----- Okuma parçası

İlk kurban bir attı. Başsız vücudu buz tutmuş bir yamaçtan sarkıyordu...
İkinci kurban bir insandı. Bedeni buzlar vadisinde bir köprüye asılmıştı...
Cesetlerin tek ortak noktası olay yerinde bulunan bir DNA'ydı. Vadinin en ücra köşesinde suçluların tedavi gördüğü ve kimse farkına varmadan bir sineğin bile dışarı çıkamayacağı akıl hastanesinde tedavi gören azılı suçlulardan birinin DNA'sı...
Başkomiser Servaz soğukkanlı katilin korkunç cinayetlerini aydınlatmaya çalışıyor hastanedeki yeni işine başlayan genç psikolog Diane de kendi araştırmasını yapıyordu.
Bu cinayetleri araştıranlar akıl sağlıklarını korumaya çalışırken Pireneler'in derinliklerinde buzlar altındaki bu vadide çılgınlığın ve intikamın ürkütücü hikâyesi gün yüzüne çıkmaya başladı...
"Tansiyonun bir an bile düşmediği karakterlerin psikolojisinin son derece detaylı çizildiği bu gerilim romanına ilk
sayfasından hayran kaldım."
Elle
"Bu ismi aklınıza yazın: Bernard Minier. Karlar altındaki Pireneler'i bir karakter gibi tasvir edip dağın haşmetini
haşinliğini ve buz gibi güzelliğini hikâyesinin tümüne yayabilen bir yazar."

----------
----- Kaynak malzeme

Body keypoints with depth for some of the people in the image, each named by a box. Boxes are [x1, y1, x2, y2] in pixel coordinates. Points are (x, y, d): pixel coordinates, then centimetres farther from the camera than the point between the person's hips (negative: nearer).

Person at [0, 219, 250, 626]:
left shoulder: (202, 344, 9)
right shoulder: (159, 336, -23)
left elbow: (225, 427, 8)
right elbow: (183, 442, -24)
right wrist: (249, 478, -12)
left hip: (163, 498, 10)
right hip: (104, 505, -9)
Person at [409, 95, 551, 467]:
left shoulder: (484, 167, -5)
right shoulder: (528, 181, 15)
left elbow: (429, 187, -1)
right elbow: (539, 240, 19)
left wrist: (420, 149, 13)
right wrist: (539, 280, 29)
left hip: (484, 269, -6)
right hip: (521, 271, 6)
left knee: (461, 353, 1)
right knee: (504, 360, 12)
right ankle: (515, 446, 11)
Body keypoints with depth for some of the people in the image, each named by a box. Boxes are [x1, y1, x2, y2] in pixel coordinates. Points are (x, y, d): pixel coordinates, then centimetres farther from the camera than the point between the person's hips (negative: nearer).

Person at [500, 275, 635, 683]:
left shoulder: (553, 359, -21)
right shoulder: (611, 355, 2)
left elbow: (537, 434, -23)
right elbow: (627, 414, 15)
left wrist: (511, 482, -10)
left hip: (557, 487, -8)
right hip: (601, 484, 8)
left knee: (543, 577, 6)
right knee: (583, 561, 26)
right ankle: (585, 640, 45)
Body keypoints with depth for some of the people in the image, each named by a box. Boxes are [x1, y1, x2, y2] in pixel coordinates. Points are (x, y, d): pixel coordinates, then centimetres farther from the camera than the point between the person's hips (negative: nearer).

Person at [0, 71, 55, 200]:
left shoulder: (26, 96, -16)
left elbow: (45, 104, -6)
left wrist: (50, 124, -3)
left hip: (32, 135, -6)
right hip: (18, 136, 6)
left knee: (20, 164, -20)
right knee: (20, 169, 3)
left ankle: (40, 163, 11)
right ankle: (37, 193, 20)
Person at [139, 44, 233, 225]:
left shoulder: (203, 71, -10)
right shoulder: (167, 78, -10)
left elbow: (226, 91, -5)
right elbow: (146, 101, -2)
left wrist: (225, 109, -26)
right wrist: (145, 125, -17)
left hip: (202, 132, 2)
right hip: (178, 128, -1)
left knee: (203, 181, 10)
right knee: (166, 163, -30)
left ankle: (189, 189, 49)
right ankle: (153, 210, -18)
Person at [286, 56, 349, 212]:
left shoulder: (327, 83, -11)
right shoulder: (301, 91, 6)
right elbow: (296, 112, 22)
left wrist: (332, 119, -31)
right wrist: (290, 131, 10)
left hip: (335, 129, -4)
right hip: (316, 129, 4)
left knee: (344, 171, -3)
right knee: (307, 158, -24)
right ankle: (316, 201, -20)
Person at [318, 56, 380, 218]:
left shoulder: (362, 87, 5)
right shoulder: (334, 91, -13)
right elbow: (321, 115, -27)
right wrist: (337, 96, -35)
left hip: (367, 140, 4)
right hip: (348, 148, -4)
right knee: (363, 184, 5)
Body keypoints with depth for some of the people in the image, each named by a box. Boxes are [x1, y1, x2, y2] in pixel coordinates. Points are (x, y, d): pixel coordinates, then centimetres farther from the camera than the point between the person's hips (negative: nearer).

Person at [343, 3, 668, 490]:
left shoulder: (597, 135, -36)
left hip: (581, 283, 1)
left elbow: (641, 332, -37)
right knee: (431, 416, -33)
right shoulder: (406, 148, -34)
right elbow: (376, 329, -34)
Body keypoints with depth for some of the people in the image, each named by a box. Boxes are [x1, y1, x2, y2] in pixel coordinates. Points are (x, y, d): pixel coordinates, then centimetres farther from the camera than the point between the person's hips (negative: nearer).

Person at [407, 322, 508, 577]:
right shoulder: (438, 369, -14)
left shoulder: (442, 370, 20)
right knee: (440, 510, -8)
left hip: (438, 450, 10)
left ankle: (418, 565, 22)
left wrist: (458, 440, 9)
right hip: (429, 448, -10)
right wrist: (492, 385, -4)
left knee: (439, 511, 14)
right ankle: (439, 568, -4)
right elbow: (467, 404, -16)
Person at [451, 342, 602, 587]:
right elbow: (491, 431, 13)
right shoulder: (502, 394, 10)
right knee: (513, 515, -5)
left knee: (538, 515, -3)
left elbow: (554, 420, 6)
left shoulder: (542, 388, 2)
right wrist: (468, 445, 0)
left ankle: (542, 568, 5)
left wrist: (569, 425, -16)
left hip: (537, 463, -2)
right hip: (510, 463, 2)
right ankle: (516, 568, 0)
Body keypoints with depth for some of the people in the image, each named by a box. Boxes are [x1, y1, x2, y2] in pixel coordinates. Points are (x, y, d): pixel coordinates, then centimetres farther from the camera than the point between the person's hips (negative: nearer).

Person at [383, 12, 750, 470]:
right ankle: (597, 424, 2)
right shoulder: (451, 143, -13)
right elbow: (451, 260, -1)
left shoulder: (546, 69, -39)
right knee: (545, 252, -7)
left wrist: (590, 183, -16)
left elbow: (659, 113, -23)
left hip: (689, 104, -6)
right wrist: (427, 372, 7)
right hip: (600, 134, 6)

----------

● **Yapılacak iş**: Roman tanıtımında "Bu ismi aklınıza yazın: Bernard Minier." cümlesinin hemen ardından bu ismin neden akılda tutulması gerektiği belirtiliyor. Bu gerekçeyi bir iki cümleyle açıklayın.

● **Tamamlanan alıştırma**: Bernard Minier, karlar altındaki Pireneler'i bir karakter gibi tasvir eden bir yazardır. Dağın haşmetini, haşinliğini ve buz gibi güzelliğini hikâyesinin tümüne yayabilmektedir.